Frauke Ehlers und Susanne Martin (Bücherfrauen)

Inhalt:

Ausgangspunkt:

Die Idee beruht auf der MehrWert-Studie von 2010 (Arbeiten in der Buchbranche heute).

2012: Jahresthema der Bücherfrauen – Arbeitsmodelle in der Zukunft

Jahrestagung Herbst 2011: Diskussion – wie können Unternehmen dazu gebracht werden, Familienfreundlichkeit zu integrieren? Wie kann das Thema bekannter werden?

Vorschlag: Siegel entwerfen.

Hintergrund:

z.B. Für Buchhändler (kleine Unternehmen) als Arbeitgeber ist dies ein wichtiges Thema, um attraktiv für Nachwuchs zu sein. Möglichkeit bei Susanne Martin (Buchhändlerin): komplett flexible Arbeitszeiten. Verlage haben diese Probleme weniger, weil es keine fixen Ladenzeiten gibt.

Diskussionszusammenfassung:

Klaus Roessler: Einwand als Dienstleister. Führung in Teilzeit für Ansprechpartner in Unternehmen ist unmöglich, weil es keine Meetings mehr gibt. Seine Erfahrung: Projekte stagnieren, und es führt zu gesteigerten internen Kosten (Längere Laufzeit von Projekten, mehr Reibungsverluste).
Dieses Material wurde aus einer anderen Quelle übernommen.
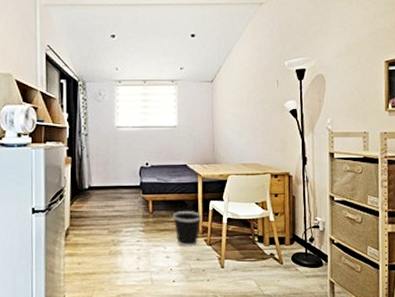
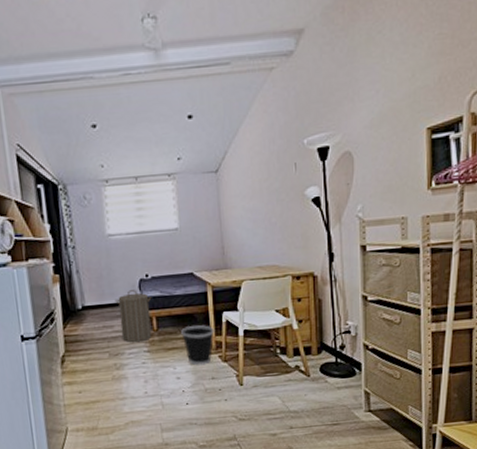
laundry hamper: none [118,175,150,222] -> present [115,290,152,343]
Eine Buchhändlerin, Leitung von 12 Mitarbeitern in Köln: Vorbild sollten die Niederlande sein. Tatsache ist, dass es in der Branche ein Mitarbeiterproblem geben wird, deshalb muss es möglich sein, attraktive Teilzeitangebote zu machen. Besprechungskultur in Buchhandlungen ist sowieso außerhalb der Ladenzeiten.

Beispiel  Kernarbeitszeiten, damit Meetings nicht ausufern. Auch hier Hinweis, dass ggfs. Von außen Koordination leichter, weil das auch bei Telefonaten kommuniziert werden kann und besser für Externe verständlich ist (statt mehrfach vergeblich zu versuchen anzurufen und Gegenüber ist dauernd in Terminen).

Buchhandlung: Wie kann es gerecht geregelt werden? D.h., Mütter arbeiten immer vormittags, kinderlose Kollegen müssen die intensiveren Nachmittagsstunden übernehmen und eigentlich auch Lesungen.
 

Leitfragen / Ergebnisse / Erkenntnisse / Vorschläge:

  • Familienfreundlichkeit
  • Arbeitszeiten
  • Überstunden
  • Nicht nur Thema Kinder betroffen, sondern auch Pflege oder andere familiären Probleme?
  • Appell an Weiterverbreitung dieses Themas der Bücherfrauen, damit Rückläufe kommen.
  • Anregung aus dem Börsenverein: warum eigenes Siegel? Sollte man nicht lieber die vorhandenen nehmen, unterstützen und propagieren?